Work plan for 12-Mile Coulee

The route has signage inviting citizens to participate in restoration engagement. DARREN KRAUSE / LIVEWIRE CALGARY

The upcoming $350,000 restoration work is being funded through the provincial municipal stimulus package. Due to the funding arrangement with the Alberta government, work must be completed this year.

Nicole Brugman, ecologist with the city’s urban conservation team, said the park has had a management plan for several years and it was time to look at 12 Mile Coulee for restoration work.

While they will be surveying citizens for their input on restorative work, a slope next to the intersection of Stoney Trail and Nose Hill Drive needs immediate attention. There’s a rocky outcrop with a trail overtop it that’s getting worn. Soil erosion and weathering add to the concern, Brugman said.

“We want to reroute that higher up and kind of reincorporated into maybe a better alignment to get people away from that rocky outcrop,” she said.

There are two other goals for the work: Trail safety and water quality in the creek bed, Brugman said.

“There are a lot of trails that traverse several areas of the creek,” Brugman said.
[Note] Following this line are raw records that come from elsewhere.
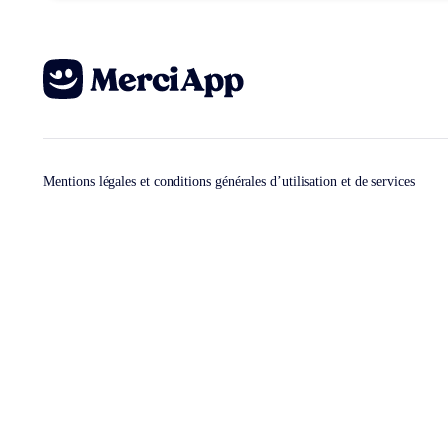
Mentions légales et conditions générales d’utilisation et de services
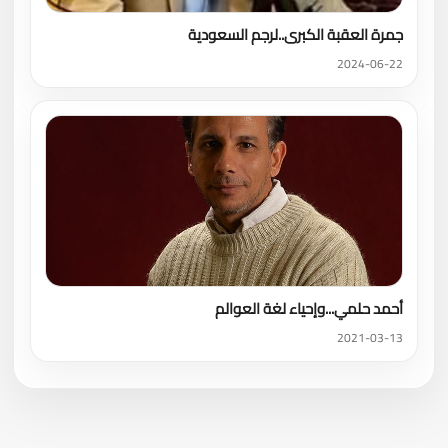
جمرة العقبة الكبرى..لرجم السعودية
2024-06-22
أحمد حلمي...وإحياء لغة العوالم
2021-03-13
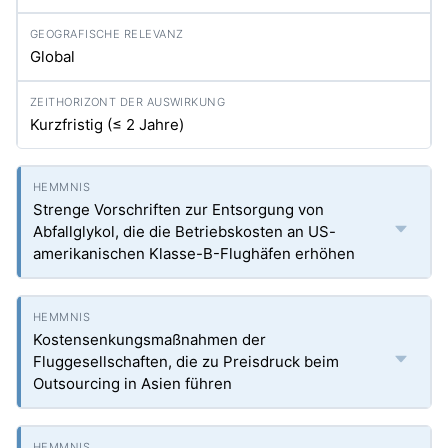
Global
Kurzfristig (≤ 2 Jahre)
Strenge Vorschriften zur Entsorgung von
Abfallglykol, die die Betriebskosten an US-
amerikanischen Klasse-B-Flughäfen erhöhen
Kostensenkungsmaßnahmen der
Fluggesellschaften, die zu Preisdruck beim
Outsourcing in Asien führen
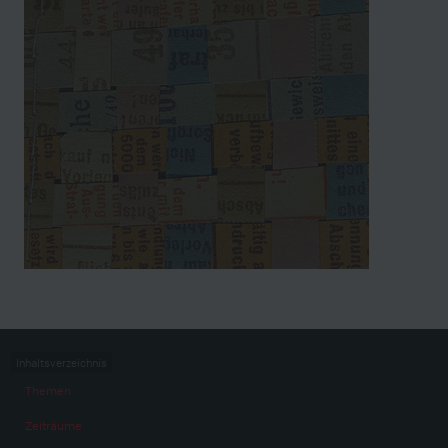
Inhaltsverzeichnis
Themen
Zeiträume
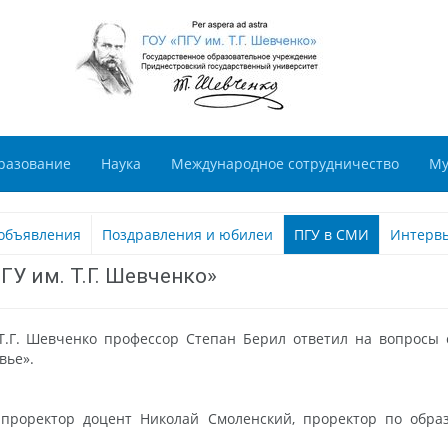
разование
Наука
Международное сотрудничество
Му
объявления
Поздравления и юбилеи
ПГУ в СМИ
Интерв
ГУ им. Т.Г. Шевченко»
Т.Г. Шевченко профессор Степан Берил ответил на вопросы 
вье».
проректор доцент Николай Смоленский, проректор по образ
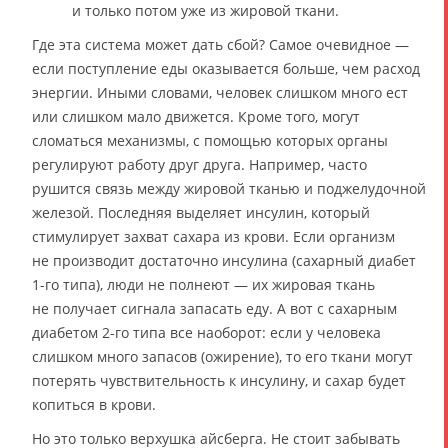
и только потом уже из жировой ткани.
Где эта система может дать сбой? Самое очевидное —
если поступление еды оказывается больше, чем расход
энергии. Иными словами, человек слишком много ест
или слишком мало движется. Кроме того, могут
сломаться механизмы, с помощью которых органы
регулируют работу друг друга. Например, часто
рушится связь между жировой тканью и поджелудочной
железой. Последняя выделяет инсулин, который
стимулирует захват сахара из крови. Если организм
не производит достаточно инсулина (сахарный диабет
1-го типа), люди не полнеют — их жировая ткань
не получает сигнала запасать еду. А вот с сахарным
диабетом 2-го типа все наоборот: если у человека
слишком много запасов (ожирение), то его ткани могут
потерять чувствительность к инсулину, и сахар будет
копиться в крови.
Но это только верхушка айсберга. Не стоит забывать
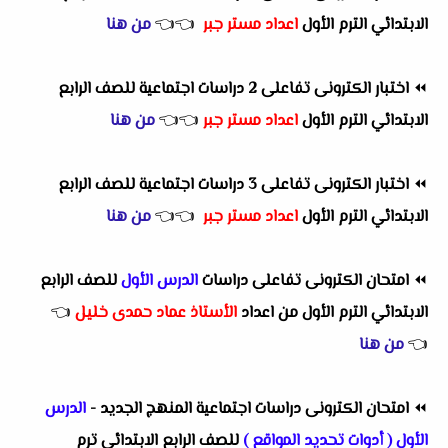
الابتدائي الترم الأول
اعداد مستر جبر
👈
👈
من هنا
⏪
اختبار الكترونى تفاعلى 2 دراسات اجتماعية للصف الرابع
الابتدائي الترم الأول
اعداد مستر جبر
👈
👈
من هنا
⏪
اختبار الكترونى تفاعلى 3 دراسات اجتماعية للصف الرابع
الابتدائي الترم الأول
اعداد مستر جبر
👈
👈
من هنا
⏪
امتحان الكترونى تفاعلى دراسات
الدرس الأول
للصف الرابع
الابتدائي الترم الأول من اعداد
الأستاذ عماد حمدى خليل
👈
👈
من هنا
⏪
امتحان الكترونى دراسات اجتماعية
المنهج الجديد -
الدرس
الأول ( أدوات تحديد المواقع )
للصف الرابع الابتدائي ترم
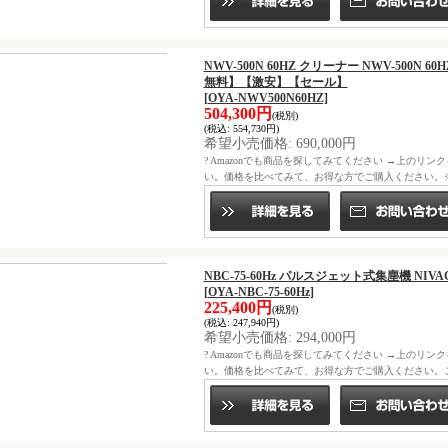
NWV-500N 60HZ クリーナー NWV-500N 60H
無料】【激安】【セール】
[OYA-NWV500N60HZ]
504,300円
(税別)
(税込
:
554,730円)
希望小売価格
:
690,000円
? Amazonでも商品を探してみてください →上のリン
い。価格を比べてみて、お得な方でご購入ください。※ニ
NBC-75-60Hz パルスジェット式集塵機 N
[OYA-NBC-75-60Hz]
225,400円
(税別)
(税込
:
247,940円)
希望小売価格
:
294,000円
? Amazonでも商品を探してみてください →上のリン
い。価格を比べてみて、お得な方でご購入ください。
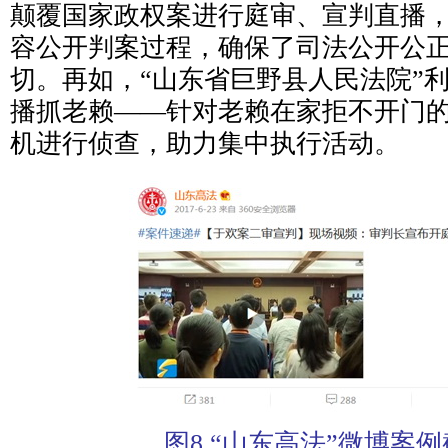
颠覆国家政权案进行庭审、宣判直播
容公开判案过程，确保了司法公开公
切。再如，“山东省巨野县人民法院”
播抓老赖——针对老赖在家拒不开门
机进行侦查，助力集中执行活动。
图8 “山东高法”微博案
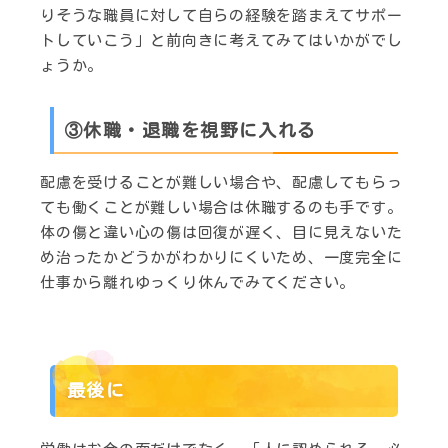
りそうな職員に対して自らの経験を踏まえてサポー
トしていこう」と前向きに考えてみてはいかがでし
ょうか。
③休職・退職を視野に入れる
配慮を受けることが難しい場合や、配慮してもらっ
ても働くことが難しい場合は休職するのも手です。
体の傷と違い心の傷は回復が遅く、目に見えないた
め治ったかどうかがわかりにくいため、一度完全に
仕事から離れゆっくり休んでみてください。
最後に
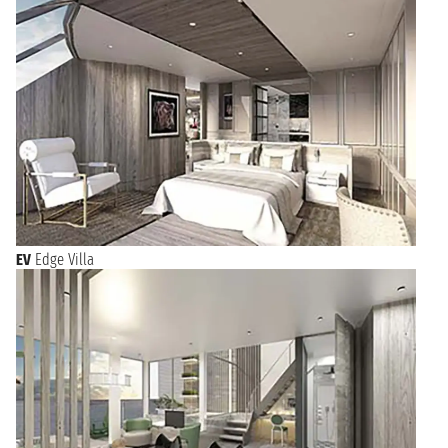
EV
Edge Villa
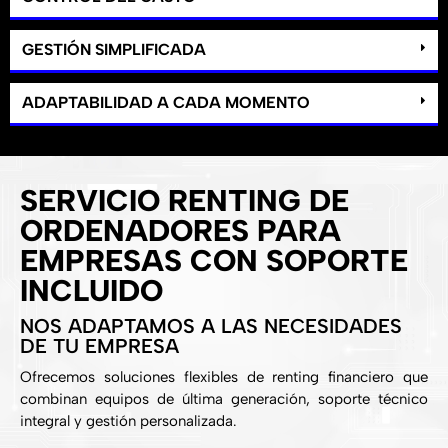
GESTIÓN SIMPLIFICADA
ADAPTABILIDAD A CADA MOMENTO
SERVICIO RENTING DE
ORDENADORES PARA
EMPRESAS CON SOPORTE
INCLUIDO
NOS ADAPTAMOS A LAS NECESIDADES
DE TU EMPRESA
Ofrecemos soluciones flexibles de renting financiero que
combinan equipos de última generación, soporte técnico
integral y gestión personalizada.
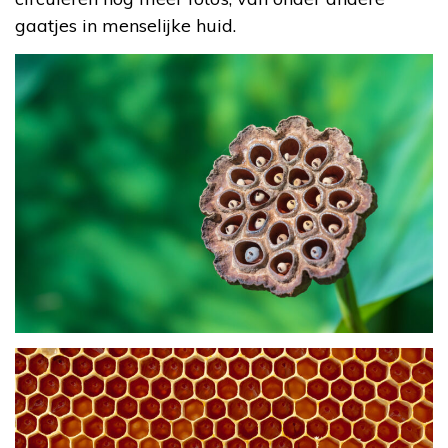
gaatjes in menselijke huid.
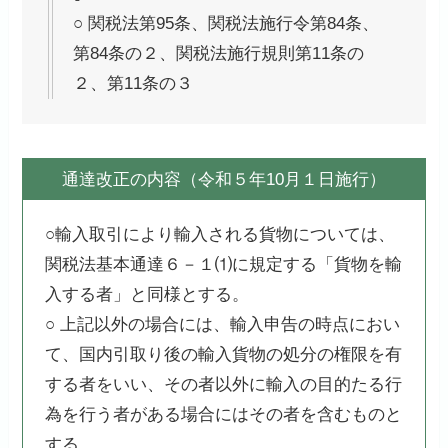
○ 関税法第95条、関税法施行令第84条、
第84条の２、関税法施行規則第11条の
２、第11条の３
通達改正の内容（令和５年10月１日施行）
○輸入取引により輸入される貨物については、
関税法基本通達６－１⑴に規定する「貨物を輸
入する者」と同様とする。
○ 上記以外の場合には、輸入申告の時点におい
て、国内引取り後の輸入貨物の処分の権限を有
する者をいい、その者以外に輸入の目的たる行
為を行う者がある場合にはその者を含むものと
する。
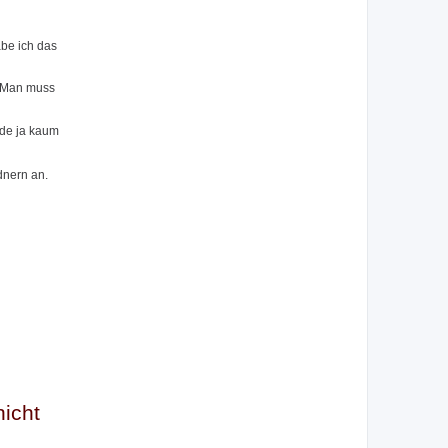
abe ich das
. Man muss
.de ja kaum
dnern an.
icht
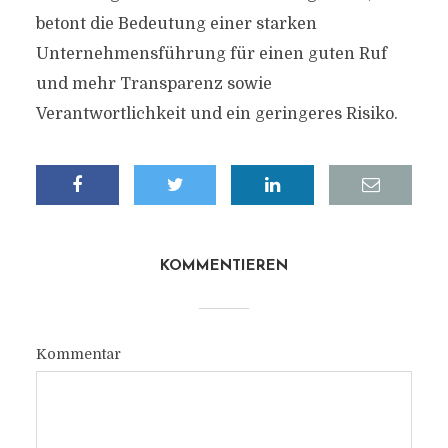
betont die Bedeutung einer starken
Unternehmensführung für einen guten Ruf
und mehr Transparenz sowie
Verantwortlichkeit und ein geringeres Risiko.
KOMMENTIEREN
Kommentar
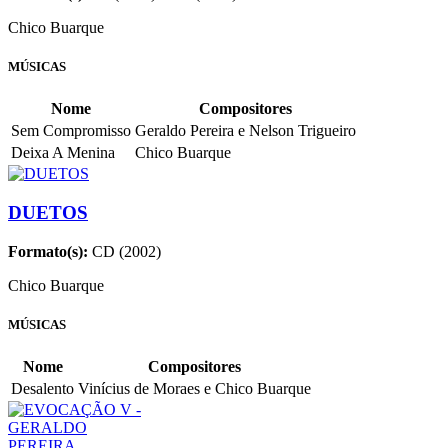
Chico Buarque
MÚSICAS
Nome
Compositores
Sem Compromisso
Geraldo Pereira e Nelson Trigueiro
Deixa A Menina
Chico Buarque
DUETOS
Formato(s):
CD (2002)
Chico Buarque
MÚSICAS
Nome
Compositores
Desalento
Vinícius de Moraes e Chico Buarque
“There’s a lot of muddy sections… that’s impacting the water quality of that creek, which goes into the Bow River.”

To address some of these things, they want more information from the public on use in the area.

Protect the natural environment, said Neufeld

Tuscany resident Jon Neufeld said it’s important to keep the area as natural as possible. DARREN KRAUSE / LIVEWIRE CALGARY

Neufeld said he’s going to participate in the public engagement. It’s important to him and he wants to see the area protected. He wants to make sure trail use limits erosion in the area, too.

“I’d like to see it remain natural. I don’t want to see paved trails or heavily maintained or heavily-built trails through the bottom,” he said.

“I recognize we need to balance that with accessibility and erosion prevention and those sorts of things. But I’d like to see the city continue to focus on that natural immersion.”

Brugman said they have a responsibility to maintain the health of the local biodiversity. They want to find a good balance between user experience and the natural escape.

She added that the city’s designated trail guidelines have a minimum of 50 centimetres for designated trails, so they should be able to keep in intimacy of the location.

 Neufeld said the coulee is “braided with all kinds of trails” and he’d hate to see the city close them. He worried you would focus too many people on to the other trails, creating potential conflicts.

There’s a little worry that the city may try to make is more appeal to the mass audience, Neufeld said. He does see the need for maintenance and restorative work, it should be done cautiously.

“I think maintaining it as a natural space where people can go and experience nature without it being gentrified, or paved over, is really important for people,” he said.